In cases where you can afford a small margin of error, there’s plenty of additional information you can infer.
When it comes to people data, the types of data that can be inferred are:
- gender
- ethnicity
- location
- work email address
- language(s)
Use search pointers when available
A common feature of data APIs is the search pointer. A search pointer is a special string that can be used for follow-up searches to your initial query. This is very useful since you can often get a lot more data if you dig a bit deeper.
In our API, a search pointer is given when we can’t find a definite match to your query. Each search pointer suggests a possible match and includes a match score to help you choose your follow-up search.
Operators
Use and/or when possible for more flexibility.
Think big picture – cultural, national, geographic
We had a user who once quadrupled his match rate by adding country codes to the list of phone numbers he was querying.
It’s important to think about the data your querying and to make sure you’ve included any variations that might arise due to different languages, spelling, local standards, etc.

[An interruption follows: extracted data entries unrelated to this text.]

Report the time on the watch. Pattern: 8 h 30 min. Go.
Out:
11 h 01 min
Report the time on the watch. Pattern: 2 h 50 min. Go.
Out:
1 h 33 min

Ideas to save time & money
Even if your dataset is perfect and your queries are top-notch, you’re not done yet! You can still save yourself a lot of time and money.
Develop first with less data
Be very sure about the information you need for your project. You don’t always need to use as much data as possible. You can save a lot of money by having a very clear idea of what the minimum amount or types of data you need, testing and then scaling up if necessary.
Supplement your data if possible
For a lot of startups, the cost of data is very important.
We’ve been approached in the past by small startups that can’t afford premium data, but need it for their project. The solution that’s worked best for them is to use a cheaper data provider for the simple lookups while using us for the rest.
This doesn’t produce the best results, but we’ve been told it works better than not accessing premium data at all.
What are the strengths and weaknesses of each provider?
Every data provider has its strengths and weaknesses. Data is not a zero-sum game even when two data providers offer the same solution.
It’s always worth testing providers on several types of data to get a good idea when to use each provider.
How to QA your results
Making sure your data is error-free is an important step.
For simplicity’s sake, I’ll just list some tips to QA your own results.
- Always check multiple results; you need to see if there is a pattern or a one-time error.
- Look for suspicious results, such as results with too much or too little data.
- Analyze your results – don’t just look at statistics. For instance, if you find a person with two birth dates, are they both within a reasonable time frame?
- Check the sources of incorrect results. You need to know why you received incorrect results and checking their sources is the best to find out.
- Be methodical with QA and have a structured process.
Analyzing your results
Types of data analysis, University of Jyväskylä Koppa
The last step is analyzing your data. Since there’s too much to cover in one blog, here are a few tips:
- Think about what you want to get out of the data, what are the perfect results and how would you find them?
- Look at both the quantitative and qualitative results
- Normalize and complete your data
- Establish your goals/KPIs
- Choose your tools carefully
- If you’re automating the analysis, keep in mind that automating complex data analysis is very difficult
And a few resources to help your analysis:
- Get some useful Excel tutorials for data analysis via Excel Easy.
- A great list of data analysis tools for businesses.
- A useful cheat sheet full of SQL commands.
Integrating data into your application
Data is a lot more complicated and than most people think, which is why it’s so important to understand your data before you start developing with it. Proper research and planning can make a huge difference in how much data you’re able to get, how accurate it is, how long it takes to get it and how much it will cost.